お互いに着替えて見せ合おうってことでカーテンのある個室に向かう。俺の選んだのは黄色いキンモクセイの柄の浴衣。なんでも俺のイメージが黄色なんだって。キヨくんは椿。襟足が赤いからそれとお揃いみたいな感じ。
早く見てみたいな…
「レトさーん」
外からキヨくんの声がする。あ、もうできたんだ。 俺はカーテンの隙間からそっと外を覗く。
「わ…」
背が高くてスタイルが良いキヨくんは、本当に何を着ても似合う。俺が彼女でデートだったら惚れ直すレベルでかっこいい。
「ずっとそこで見てないでレトさんも出てきてよ。俺だけここにいるの恥ずかしいじゃん」
「…わかってるよ」
おずおずとカーテンを開いて下駄を履く。こんなの、あんまり着たことないから似合うかわからないんだけど…
「…かわい…」
「え?」
「あ、ごめん、なんでもないわ。すげー似合ってるよ」
「そう…?…よかった」
なんだろう、今なにか変なこと聞こえた気がしたけど…浮かれて幻聴まで聞こえてきちゃったのかもしれないな…
だってそんなこと、キヨくんが言うわけないよね。
「じゃあ行こうか」
「うん」
慣れない下駄に戸惑いながらも、俺はキヨくんの隣を歩く。そんな俺を気遣うようにして、キヨくんはゆっくりと歩幅を合わせてくれていた。
神社の本殿に続く石畳の横には、ずらーっと露店が並んでいた。焼きそばだったりたこ焼きだったり、金魚すくいだったり。どれも心惹かれるものばかりだ。
金魚すくいなら昔親に連れられてやったことがあった。そのときは全然取れなくて、もう一回!とせがんでいた記憶がある。
「そういえば、入口のところに笹あったよね」
「短冊書いて飾れるみたいだよ。

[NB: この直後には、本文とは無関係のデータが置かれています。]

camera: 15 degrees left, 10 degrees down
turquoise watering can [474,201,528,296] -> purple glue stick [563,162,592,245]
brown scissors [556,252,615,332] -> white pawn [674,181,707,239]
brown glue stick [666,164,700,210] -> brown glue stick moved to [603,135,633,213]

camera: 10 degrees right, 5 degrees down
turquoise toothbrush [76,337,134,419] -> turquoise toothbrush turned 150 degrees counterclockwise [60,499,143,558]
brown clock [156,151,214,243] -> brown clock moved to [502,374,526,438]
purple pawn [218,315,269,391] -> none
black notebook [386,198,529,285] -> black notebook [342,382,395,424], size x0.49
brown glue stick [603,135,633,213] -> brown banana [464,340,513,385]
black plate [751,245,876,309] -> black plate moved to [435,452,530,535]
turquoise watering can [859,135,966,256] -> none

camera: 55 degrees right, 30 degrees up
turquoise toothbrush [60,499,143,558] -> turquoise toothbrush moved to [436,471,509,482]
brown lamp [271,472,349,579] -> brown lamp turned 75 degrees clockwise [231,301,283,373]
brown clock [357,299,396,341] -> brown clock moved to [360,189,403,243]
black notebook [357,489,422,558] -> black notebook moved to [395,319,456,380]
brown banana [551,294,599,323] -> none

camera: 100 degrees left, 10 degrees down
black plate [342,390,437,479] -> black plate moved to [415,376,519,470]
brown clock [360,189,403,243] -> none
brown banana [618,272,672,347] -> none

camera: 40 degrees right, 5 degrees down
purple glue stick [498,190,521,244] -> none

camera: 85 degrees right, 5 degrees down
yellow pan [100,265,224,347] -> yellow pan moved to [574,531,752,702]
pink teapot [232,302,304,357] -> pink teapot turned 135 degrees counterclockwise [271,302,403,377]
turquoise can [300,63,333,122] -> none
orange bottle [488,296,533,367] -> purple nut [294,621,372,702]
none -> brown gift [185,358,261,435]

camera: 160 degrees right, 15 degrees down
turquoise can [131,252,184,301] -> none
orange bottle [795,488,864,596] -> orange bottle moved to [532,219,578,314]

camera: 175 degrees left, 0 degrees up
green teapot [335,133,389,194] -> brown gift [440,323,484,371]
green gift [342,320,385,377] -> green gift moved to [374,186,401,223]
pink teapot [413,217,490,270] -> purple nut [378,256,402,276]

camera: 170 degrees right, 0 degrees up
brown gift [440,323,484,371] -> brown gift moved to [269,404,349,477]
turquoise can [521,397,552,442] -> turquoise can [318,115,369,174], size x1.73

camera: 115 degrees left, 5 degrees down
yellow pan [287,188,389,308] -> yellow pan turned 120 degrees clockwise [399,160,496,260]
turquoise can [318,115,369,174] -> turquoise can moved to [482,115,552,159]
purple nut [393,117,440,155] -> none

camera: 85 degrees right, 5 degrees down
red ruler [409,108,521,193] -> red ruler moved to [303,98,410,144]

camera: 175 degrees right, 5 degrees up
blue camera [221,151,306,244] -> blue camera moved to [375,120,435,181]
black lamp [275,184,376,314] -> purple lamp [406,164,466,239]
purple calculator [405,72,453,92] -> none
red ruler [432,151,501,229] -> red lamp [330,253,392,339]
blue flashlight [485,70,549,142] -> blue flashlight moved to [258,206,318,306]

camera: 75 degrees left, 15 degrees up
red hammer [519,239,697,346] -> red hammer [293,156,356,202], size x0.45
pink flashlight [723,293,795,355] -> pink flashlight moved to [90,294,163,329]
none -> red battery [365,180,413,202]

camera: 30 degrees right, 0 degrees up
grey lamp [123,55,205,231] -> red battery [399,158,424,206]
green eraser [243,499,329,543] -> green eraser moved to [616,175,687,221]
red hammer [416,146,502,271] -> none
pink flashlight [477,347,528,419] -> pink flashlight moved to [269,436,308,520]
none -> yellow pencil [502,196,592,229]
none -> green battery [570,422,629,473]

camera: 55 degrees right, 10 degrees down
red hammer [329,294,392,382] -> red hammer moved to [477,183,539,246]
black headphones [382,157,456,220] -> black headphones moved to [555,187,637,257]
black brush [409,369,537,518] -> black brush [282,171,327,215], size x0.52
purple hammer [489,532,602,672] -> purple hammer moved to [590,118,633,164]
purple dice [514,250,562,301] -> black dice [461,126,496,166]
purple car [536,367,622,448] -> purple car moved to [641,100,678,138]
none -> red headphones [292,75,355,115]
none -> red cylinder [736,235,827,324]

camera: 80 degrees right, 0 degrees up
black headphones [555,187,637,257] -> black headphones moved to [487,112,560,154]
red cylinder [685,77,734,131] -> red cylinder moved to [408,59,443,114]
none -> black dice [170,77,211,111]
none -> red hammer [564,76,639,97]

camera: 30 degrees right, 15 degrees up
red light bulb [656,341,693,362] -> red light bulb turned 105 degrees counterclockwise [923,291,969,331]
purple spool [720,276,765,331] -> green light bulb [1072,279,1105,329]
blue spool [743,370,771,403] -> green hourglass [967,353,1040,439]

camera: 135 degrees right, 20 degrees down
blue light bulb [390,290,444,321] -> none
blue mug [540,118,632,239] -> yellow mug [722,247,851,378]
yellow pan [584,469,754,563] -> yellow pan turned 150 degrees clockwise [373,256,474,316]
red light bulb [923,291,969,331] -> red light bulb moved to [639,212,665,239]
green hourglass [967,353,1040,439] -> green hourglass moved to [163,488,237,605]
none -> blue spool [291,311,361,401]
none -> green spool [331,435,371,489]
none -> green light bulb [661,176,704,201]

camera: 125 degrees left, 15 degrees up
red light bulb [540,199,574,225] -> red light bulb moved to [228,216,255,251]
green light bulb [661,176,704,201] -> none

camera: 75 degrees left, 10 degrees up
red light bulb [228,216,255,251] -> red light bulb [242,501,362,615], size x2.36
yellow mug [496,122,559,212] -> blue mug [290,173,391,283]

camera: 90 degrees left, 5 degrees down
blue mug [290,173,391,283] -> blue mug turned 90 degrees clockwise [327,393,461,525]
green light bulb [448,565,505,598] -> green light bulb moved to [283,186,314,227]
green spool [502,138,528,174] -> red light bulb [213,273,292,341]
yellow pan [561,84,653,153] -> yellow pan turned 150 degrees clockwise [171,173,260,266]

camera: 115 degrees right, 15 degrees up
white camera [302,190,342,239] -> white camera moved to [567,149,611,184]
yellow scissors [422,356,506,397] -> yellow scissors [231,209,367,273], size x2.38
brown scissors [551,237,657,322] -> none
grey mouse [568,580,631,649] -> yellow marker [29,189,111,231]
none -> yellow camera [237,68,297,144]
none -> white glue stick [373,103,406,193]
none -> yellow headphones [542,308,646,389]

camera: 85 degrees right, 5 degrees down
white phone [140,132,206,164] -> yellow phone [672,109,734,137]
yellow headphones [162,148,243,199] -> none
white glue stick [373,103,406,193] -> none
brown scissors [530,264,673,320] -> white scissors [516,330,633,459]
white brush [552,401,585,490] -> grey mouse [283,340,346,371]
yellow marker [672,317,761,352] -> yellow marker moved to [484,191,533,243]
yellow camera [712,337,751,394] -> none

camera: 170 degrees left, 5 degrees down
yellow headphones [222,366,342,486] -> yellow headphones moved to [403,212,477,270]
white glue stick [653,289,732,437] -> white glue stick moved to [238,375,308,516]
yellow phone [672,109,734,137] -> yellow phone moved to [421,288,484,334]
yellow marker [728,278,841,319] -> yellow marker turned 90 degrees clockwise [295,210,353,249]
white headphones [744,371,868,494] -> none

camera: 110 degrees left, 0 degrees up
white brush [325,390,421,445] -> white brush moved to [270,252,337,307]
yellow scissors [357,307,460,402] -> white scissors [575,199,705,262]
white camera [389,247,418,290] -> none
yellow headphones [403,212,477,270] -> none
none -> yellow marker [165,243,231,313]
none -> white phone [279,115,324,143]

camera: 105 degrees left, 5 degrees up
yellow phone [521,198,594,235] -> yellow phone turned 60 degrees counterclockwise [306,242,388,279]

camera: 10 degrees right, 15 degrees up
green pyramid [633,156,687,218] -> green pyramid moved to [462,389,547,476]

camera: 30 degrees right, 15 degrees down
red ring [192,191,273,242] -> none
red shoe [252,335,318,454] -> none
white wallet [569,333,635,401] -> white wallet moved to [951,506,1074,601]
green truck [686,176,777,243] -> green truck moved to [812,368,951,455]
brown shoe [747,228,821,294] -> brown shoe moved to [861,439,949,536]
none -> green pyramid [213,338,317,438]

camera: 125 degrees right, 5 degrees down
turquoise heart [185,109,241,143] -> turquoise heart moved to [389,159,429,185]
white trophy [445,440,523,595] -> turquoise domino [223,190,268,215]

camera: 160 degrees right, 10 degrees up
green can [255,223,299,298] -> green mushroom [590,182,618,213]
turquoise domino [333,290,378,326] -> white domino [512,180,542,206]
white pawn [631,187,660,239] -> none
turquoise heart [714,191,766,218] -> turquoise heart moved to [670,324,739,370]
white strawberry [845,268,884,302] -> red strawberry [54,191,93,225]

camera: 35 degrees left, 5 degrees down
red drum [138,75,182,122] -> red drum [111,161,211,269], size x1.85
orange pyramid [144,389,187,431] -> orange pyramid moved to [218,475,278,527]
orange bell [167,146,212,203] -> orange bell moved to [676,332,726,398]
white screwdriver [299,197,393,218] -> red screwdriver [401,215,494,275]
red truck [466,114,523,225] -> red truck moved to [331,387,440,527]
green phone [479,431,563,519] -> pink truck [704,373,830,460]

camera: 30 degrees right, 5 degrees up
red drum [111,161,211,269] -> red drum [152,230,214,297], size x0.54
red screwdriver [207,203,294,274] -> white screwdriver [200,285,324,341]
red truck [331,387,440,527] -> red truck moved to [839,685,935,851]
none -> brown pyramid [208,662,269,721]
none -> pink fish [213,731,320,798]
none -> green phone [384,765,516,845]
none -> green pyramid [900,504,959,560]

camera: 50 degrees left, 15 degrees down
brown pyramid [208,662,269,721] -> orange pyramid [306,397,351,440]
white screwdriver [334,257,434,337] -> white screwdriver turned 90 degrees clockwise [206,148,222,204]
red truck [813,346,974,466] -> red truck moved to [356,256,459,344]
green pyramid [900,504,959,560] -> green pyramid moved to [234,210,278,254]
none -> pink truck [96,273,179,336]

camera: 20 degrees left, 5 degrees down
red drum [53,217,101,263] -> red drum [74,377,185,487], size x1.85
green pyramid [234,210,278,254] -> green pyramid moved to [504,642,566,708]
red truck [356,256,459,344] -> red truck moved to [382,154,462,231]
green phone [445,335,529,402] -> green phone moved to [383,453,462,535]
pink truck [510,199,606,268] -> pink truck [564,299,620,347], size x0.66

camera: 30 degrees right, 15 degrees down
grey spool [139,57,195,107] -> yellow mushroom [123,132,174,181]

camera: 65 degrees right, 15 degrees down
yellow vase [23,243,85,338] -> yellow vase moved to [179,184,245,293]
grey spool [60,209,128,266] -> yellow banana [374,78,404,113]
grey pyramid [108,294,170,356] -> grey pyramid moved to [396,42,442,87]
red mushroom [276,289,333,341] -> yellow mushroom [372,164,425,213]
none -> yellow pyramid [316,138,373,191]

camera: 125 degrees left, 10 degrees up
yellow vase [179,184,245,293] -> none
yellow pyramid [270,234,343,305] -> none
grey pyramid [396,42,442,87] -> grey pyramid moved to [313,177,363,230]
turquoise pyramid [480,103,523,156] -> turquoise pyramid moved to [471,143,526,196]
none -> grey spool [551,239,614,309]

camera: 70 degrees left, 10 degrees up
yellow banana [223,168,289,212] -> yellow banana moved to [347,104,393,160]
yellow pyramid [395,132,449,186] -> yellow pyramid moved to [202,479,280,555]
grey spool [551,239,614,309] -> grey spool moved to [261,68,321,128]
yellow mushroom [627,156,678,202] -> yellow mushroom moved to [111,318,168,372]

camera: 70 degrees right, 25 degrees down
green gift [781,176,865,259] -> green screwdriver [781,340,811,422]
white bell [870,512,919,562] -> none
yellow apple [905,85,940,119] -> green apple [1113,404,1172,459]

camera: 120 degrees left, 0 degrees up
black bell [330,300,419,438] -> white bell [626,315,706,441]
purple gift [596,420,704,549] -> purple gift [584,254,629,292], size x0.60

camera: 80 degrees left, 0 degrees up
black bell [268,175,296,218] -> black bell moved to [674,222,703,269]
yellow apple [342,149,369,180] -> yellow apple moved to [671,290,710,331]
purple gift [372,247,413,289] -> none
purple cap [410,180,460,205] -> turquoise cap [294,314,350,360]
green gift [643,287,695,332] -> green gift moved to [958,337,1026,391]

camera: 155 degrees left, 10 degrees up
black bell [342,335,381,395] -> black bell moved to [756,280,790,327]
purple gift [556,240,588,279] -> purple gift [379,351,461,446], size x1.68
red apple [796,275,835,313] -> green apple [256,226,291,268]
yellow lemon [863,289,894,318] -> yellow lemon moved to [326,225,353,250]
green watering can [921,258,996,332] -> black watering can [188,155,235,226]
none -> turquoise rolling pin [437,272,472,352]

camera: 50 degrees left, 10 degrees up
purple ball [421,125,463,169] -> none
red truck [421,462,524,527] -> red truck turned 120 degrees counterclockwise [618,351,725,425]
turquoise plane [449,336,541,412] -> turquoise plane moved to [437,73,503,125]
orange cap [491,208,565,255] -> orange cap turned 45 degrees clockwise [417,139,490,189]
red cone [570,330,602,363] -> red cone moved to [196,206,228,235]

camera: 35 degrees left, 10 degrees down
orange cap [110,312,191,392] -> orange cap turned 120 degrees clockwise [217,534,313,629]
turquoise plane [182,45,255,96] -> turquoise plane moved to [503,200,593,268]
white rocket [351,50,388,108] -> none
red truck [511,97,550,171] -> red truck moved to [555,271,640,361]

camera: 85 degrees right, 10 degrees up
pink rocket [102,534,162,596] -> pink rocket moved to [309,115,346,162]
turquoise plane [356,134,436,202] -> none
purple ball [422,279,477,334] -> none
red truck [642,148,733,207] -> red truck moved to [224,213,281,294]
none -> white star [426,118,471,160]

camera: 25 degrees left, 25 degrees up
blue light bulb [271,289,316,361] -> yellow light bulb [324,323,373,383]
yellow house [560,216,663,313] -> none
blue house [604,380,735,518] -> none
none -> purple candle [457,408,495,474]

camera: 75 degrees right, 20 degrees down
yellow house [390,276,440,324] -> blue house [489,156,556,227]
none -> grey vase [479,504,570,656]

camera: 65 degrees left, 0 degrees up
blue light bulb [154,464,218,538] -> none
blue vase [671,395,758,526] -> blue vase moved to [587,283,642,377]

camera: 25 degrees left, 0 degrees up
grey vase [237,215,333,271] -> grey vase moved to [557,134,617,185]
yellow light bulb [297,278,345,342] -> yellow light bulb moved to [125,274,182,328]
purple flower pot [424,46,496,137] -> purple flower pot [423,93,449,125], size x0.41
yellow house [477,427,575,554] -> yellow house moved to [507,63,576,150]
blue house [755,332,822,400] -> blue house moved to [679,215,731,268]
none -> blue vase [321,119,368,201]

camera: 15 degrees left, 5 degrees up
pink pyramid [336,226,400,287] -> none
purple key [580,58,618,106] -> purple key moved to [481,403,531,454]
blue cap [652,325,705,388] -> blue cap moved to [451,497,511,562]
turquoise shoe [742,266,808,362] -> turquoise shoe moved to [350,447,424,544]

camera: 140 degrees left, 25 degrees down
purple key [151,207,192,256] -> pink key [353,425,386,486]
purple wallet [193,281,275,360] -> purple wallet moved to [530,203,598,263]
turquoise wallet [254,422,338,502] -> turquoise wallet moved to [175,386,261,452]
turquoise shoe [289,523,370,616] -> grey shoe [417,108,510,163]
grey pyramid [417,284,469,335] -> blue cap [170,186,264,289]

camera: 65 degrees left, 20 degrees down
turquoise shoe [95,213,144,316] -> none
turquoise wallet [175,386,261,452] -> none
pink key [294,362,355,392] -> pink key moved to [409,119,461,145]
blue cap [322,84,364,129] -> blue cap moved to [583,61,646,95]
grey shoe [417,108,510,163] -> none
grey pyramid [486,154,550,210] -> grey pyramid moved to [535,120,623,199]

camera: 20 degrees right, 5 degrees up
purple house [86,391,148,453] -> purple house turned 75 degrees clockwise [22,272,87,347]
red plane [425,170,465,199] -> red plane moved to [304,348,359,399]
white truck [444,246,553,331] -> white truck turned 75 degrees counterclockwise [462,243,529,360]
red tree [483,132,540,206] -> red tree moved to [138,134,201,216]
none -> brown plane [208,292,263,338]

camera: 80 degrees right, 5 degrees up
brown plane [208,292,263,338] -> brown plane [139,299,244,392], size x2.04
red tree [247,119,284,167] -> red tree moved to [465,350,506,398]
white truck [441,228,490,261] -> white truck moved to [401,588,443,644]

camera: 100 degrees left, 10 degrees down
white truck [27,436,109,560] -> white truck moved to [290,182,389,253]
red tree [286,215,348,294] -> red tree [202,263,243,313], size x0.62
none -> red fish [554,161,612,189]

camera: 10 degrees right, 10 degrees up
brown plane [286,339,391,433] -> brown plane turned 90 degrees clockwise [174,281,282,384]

後で行く?」
「うん!行きたい!」
「じゃあとりあえずは何か食べるとしますか」
最初はやっぱりたこ焼き。何人か並んでいるところの最後尾に並ぶ。すぐに後ろにも人が並び始めた。人気なんだな。
「ねぇ、前の人、背高いねー」
ふとそんな会話が後ろから聞こえてくる。ちらっと振り返ると女の子が2人ほど話しているみたいだ。
「ほんとだ、かっこいー!」
「彼女いるのかな?」
「男の子と来てるから、いないんじゃない?」
キヨくんの事話してるのかな…背高いって言ってたからそうなのかもね。